Brian, if you promise not to laugh at my drawing skills I can fax you a diagram, e-mail me you fax number.
Basically on a two-camera set up with the people facing each other, pretend that after you finish setting up a single camera interview there’s a large mirror behind the subject. Set the second camera and lights as if you were looking into a mirror. If your lighting and composition skills are correct in a single camera set up, you should only need to make some minor adjustments to keep everything out of camera view. Simple enough, right? (I can just hear all the comments).
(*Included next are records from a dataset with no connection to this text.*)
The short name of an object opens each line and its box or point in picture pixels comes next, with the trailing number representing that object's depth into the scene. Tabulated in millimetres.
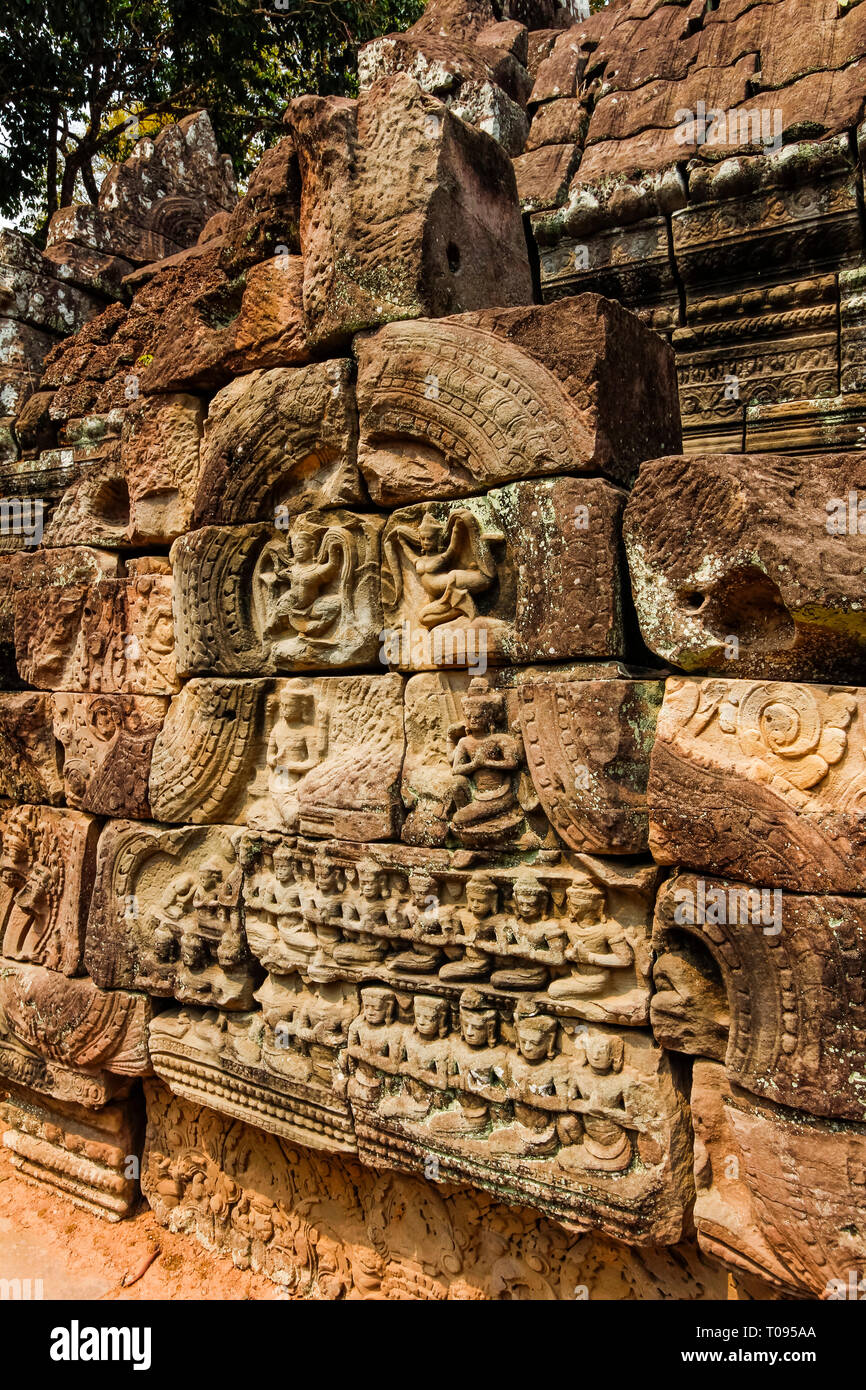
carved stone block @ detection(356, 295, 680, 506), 2674
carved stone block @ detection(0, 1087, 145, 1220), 4113
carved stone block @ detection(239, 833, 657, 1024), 2607
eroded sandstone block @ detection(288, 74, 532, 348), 3062
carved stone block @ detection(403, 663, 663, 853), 2549
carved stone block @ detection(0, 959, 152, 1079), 3875
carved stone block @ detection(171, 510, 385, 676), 3258
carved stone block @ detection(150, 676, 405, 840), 3143
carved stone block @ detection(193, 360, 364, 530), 3277
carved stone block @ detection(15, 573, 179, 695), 3994
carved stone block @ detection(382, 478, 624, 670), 2611
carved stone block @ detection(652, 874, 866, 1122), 2152
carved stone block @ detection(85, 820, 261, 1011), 3604
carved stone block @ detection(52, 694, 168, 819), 3902
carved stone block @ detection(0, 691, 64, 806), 4418
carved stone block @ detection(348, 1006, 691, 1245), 2502
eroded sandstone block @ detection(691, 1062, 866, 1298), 2162
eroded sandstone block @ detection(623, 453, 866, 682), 2186
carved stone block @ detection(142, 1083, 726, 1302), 2887
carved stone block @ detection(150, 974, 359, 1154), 3197
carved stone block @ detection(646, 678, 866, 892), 2168
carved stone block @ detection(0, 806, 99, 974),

The biggest problem will be flare into the lenses, French flag the cameras to eliminate that (can we still say French?) and barn door or flag lights as needed.
Three camera interviews are a bit more complicated, actually a lot more. Most of my work is for your neighbor in Bristol, multi cameras set-up is a standard with them. For 3 cameras interviews where the subjects face each other I don’t even bother with individual light stands, I put 4 HD combo stands at the far corners and build an overhead grid with 2†aluminum tubing, then hang all the lights. Average set-up time for 3 cameras is 3 hours with a crew of 4 or 5; then ten minutes for the interview and 2 hours to pack everything back up.
For front cameras set ups (talk show style) go to my web site. The front page has a picture of a similar set up and you can see the lights.
Lately with each set-up, particularly the more complicated ones (indoor or outdoor). I’ve been putting together a small library of set-ups taped time lapse from beginning to end with a PD150 mounted high in a corner. Now when I work with new crews I can show them in few minutes what I want them to do. It really works (as you said, it's a visual art form).
Once my third one start college maybe I’ll put everything into a DVD and start converting it into cash for some tuition assistance.